_Problems to solve_
A. Write out everything in the bogon rules discussion from "So, unless a" down to "to begin with.", word for word.
B. Write what comes next in the bogon rules discussion, starting after its last sentence.

_Passage provided_

###

Bogon Rules
-
I'm hoping one of you can help me wrap my head around the need for bogon rules at the firewall.
Assume the Wan interface faces the internet.
I am of the mindset that a Stateful Firewall will only allow inbound Wan traffic that matches up with an outgoing State Table entry. Eg: Client makes a connection request to some server on the Net, the firewall notes it and makes the table entry. Return traffic is bounced against the table entry and if it matches up, is allowed back in. Otherwise it's dropped at the firewall.
So, unless a client is trying to access a server in Bogon address space, ( unlikely, and would it even route ? ) I don't see how any Bogon address could make it through the firewall to begin with.
Unless I'm not thinking this out right, which is also entirely possible.
Thoughts ?
-
Port forwards for internal servers. You don't want bogon space hitting your public servers since nothing good comes from bogonland.

###

_Extracted entries_
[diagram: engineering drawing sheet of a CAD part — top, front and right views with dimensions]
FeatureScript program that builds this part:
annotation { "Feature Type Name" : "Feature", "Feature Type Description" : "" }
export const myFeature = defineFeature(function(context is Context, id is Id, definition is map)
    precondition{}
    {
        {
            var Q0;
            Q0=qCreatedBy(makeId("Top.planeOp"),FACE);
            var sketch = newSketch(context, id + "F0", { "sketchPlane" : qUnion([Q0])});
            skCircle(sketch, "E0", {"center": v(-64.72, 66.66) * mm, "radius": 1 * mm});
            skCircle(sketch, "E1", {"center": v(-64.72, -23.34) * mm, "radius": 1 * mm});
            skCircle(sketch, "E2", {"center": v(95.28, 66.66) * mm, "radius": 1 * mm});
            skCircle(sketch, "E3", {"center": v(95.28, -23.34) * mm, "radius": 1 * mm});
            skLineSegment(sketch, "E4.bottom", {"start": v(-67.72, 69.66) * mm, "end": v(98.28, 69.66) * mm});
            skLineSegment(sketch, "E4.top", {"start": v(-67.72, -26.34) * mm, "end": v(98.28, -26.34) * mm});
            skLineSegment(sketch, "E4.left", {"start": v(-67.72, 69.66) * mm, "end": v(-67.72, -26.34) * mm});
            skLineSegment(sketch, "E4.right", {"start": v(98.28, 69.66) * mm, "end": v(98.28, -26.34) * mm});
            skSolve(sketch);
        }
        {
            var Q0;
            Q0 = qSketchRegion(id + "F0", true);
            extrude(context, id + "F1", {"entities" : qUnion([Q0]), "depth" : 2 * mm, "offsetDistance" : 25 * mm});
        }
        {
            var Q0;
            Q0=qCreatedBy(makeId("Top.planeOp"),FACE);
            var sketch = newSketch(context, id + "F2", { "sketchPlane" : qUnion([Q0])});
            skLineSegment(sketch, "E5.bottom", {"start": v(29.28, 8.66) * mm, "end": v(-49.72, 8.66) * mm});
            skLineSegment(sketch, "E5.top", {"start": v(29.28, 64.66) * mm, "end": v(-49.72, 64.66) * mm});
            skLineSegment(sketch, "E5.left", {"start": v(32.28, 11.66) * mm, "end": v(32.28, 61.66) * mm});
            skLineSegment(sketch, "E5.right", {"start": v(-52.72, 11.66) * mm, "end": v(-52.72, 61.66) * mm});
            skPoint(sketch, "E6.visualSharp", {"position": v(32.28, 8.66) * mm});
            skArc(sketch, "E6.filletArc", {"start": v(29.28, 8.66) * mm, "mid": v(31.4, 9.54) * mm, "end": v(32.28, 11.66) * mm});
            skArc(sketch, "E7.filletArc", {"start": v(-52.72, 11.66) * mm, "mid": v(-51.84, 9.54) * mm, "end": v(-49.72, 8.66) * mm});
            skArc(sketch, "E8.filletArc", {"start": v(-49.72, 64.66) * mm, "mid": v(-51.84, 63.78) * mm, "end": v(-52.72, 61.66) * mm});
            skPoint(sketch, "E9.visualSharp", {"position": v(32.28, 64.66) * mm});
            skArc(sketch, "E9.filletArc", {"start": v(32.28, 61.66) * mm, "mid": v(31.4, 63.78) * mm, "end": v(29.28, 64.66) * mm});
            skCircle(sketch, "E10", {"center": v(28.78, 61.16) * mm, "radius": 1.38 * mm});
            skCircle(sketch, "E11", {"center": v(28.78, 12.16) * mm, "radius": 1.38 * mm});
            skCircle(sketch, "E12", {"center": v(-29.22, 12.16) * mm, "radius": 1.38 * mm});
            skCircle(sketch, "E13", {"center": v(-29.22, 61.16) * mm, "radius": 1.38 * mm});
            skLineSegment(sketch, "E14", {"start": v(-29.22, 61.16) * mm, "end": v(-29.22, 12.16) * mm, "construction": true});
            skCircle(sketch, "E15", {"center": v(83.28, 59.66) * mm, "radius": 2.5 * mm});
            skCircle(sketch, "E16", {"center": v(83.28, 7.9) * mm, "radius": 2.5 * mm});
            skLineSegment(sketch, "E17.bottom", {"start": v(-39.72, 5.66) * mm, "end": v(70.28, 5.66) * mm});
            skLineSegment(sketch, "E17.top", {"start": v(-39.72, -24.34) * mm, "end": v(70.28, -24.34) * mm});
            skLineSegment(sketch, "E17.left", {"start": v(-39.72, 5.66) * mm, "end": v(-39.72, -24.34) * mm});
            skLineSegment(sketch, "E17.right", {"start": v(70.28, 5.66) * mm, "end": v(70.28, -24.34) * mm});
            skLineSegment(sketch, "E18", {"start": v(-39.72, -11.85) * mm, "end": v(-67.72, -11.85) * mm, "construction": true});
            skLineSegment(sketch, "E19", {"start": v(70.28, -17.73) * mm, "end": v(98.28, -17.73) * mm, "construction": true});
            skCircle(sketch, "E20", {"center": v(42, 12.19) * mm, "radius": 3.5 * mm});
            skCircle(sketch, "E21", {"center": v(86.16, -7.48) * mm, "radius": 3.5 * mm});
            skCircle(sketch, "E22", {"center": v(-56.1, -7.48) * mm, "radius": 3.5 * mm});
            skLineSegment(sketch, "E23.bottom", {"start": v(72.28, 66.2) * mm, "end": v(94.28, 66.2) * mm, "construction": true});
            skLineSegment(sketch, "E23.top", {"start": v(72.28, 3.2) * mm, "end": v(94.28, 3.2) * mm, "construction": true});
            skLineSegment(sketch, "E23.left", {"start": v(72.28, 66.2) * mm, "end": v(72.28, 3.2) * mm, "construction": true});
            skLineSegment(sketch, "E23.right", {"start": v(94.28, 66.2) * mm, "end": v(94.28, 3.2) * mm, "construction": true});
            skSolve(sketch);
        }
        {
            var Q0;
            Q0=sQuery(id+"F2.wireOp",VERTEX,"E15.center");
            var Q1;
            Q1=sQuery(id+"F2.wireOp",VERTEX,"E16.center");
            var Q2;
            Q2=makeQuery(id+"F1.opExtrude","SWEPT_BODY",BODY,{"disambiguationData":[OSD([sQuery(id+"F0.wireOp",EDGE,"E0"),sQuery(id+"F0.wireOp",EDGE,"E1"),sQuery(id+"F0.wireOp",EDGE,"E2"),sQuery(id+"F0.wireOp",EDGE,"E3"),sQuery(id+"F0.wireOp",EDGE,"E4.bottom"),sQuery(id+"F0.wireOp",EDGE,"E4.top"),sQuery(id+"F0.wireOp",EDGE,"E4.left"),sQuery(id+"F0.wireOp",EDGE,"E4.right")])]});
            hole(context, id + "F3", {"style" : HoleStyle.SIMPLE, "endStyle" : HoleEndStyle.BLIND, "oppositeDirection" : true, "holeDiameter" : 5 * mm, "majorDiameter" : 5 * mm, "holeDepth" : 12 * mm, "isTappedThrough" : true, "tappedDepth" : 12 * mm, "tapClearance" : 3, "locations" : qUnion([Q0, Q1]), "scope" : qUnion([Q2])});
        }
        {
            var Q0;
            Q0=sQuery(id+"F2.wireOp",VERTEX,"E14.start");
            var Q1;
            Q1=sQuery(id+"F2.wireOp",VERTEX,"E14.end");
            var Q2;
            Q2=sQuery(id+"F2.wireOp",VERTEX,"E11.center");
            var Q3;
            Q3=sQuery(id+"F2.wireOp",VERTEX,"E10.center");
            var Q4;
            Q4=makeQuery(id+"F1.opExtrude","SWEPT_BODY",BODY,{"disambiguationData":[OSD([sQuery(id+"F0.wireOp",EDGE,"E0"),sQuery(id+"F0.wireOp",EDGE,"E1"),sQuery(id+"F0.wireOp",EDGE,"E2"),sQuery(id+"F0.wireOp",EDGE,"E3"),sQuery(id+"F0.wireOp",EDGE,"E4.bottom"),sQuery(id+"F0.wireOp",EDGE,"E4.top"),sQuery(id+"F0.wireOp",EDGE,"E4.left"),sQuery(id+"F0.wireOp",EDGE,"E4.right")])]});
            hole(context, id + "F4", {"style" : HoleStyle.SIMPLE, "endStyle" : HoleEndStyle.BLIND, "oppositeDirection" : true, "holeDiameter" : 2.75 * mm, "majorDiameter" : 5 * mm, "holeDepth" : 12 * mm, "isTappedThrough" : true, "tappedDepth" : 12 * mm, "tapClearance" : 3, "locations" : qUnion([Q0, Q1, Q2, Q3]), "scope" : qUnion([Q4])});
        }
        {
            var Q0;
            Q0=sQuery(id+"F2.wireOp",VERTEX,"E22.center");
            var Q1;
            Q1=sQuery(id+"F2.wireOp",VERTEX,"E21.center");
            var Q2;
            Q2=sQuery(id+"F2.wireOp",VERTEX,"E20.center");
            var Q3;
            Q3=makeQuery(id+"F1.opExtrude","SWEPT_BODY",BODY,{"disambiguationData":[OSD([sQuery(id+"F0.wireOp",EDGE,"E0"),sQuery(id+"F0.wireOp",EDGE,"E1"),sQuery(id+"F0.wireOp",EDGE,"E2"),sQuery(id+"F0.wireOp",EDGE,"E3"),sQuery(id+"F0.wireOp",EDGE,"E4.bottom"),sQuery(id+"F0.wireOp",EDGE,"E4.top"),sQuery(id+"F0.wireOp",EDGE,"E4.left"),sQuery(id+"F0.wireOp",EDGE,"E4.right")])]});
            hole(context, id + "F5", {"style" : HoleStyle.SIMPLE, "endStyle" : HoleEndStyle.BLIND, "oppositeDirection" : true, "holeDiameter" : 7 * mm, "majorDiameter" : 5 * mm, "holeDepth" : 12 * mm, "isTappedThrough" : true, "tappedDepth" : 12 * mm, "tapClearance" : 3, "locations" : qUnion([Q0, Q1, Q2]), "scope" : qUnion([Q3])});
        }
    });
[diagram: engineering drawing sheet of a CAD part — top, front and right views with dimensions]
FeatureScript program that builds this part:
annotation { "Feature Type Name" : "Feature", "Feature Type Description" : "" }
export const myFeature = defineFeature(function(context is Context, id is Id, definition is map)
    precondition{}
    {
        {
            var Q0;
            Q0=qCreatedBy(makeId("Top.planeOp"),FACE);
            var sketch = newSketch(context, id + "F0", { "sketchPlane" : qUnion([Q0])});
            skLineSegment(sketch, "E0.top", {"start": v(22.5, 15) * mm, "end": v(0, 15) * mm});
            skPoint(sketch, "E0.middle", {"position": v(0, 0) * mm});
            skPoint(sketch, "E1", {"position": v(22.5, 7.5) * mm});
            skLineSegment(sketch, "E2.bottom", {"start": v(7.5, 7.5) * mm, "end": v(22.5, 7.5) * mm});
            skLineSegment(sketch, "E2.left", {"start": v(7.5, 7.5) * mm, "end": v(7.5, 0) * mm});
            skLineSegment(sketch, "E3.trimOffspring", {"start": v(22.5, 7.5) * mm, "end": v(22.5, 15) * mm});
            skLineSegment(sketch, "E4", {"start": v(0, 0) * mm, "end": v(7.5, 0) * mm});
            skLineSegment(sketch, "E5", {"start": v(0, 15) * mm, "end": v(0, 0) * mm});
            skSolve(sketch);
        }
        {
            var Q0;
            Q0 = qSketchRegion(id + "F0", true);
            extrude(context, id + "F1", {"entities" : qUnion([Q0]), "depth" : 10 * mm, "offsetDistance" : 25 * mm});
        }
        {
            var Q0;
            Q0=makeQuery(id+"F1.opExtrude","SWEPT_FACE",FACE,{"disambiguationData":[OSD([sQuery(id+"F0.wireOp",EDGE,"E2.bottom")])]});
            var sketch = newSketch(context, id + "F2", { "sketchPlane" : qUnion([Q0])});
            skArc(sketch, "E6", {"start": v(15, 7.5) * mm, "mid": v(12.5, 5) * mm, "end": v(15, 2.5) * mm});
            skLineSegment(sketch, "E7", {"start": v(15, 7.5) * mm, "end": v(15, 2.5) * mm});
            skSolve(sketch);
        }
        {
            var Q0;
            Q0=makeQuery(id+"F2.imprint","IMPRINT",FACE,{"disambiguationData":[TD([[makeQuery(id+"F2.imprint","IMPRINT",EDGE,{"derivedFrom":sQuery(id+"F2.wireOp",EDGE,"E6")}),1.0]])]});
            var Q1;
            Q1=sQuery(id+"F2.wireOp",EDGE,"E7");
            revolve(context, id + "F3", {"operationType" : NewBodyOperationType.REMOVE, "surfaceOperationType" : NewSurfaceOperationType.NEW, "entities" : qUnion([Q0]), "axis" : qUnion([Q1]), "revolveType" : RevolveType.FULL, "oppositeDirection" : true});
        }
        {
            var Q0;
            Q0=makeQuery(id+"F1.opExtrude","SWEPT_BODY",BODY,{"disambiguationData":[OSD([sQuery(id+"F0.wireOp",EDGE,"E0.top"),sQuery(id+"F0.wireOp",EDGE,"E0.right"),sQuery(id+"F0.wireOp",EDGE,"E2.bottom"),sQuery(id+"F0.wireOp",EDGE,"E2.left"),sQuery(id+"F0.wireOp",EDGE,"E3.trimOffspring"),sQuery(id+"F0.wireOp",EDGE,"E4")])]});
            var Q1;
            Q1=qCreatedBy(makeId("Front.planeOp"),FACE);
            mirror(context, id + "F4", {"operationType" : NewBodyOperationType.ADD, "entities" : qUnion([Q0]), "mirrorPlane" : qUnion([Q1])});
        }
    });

###

_Outputs by task_
A.
So, unless a client is trying to access a server in Bogon address space, ( unlikely, and would it even route ? ) I don't see how any Bogon address could make it through the firewall to begin with.

B.
-
@OP - your analysis is correct - if WAN already has the default block all and no pass rules then nothing gets in from anywhere, including from bogon land.
As KOM says, you only need it if you have some pass rule/s on WAN. Port forwarding in to a server is an example. Others are OpenVPN server listening for site-to-site or road warrior incoming connections, you don't want to even consider incoming connection attempts from bogon addresses. -
Good deal.
I normally don't port forward much of anything through my home network*, rather I utilize a VPN if I need to access home resources while out and about :D
I had seen this recommendation before concerning blocking of the Bogon addresses, but didn't know if it was an outdated one or if there were specific reasons behind it.
Thanks for the heads up.
*Anyone who has perused the router / firewall logs over any given day knows why :D
-
The thing with bogon is your isp sholdn't route them in the first place.. So the odds that anything from bogon could hit your forwards should be impossible in the first place.
-
Having bogon rules on on my wan interface blocked dhcp6 responses from my isp. That I can't explain.
-
Well what did the dhcpv6 response come from? Have to assume something listed in the bogon ;)
-
Well what did the dhcpv6 response come from? Have to assume something listed in the bogon ;)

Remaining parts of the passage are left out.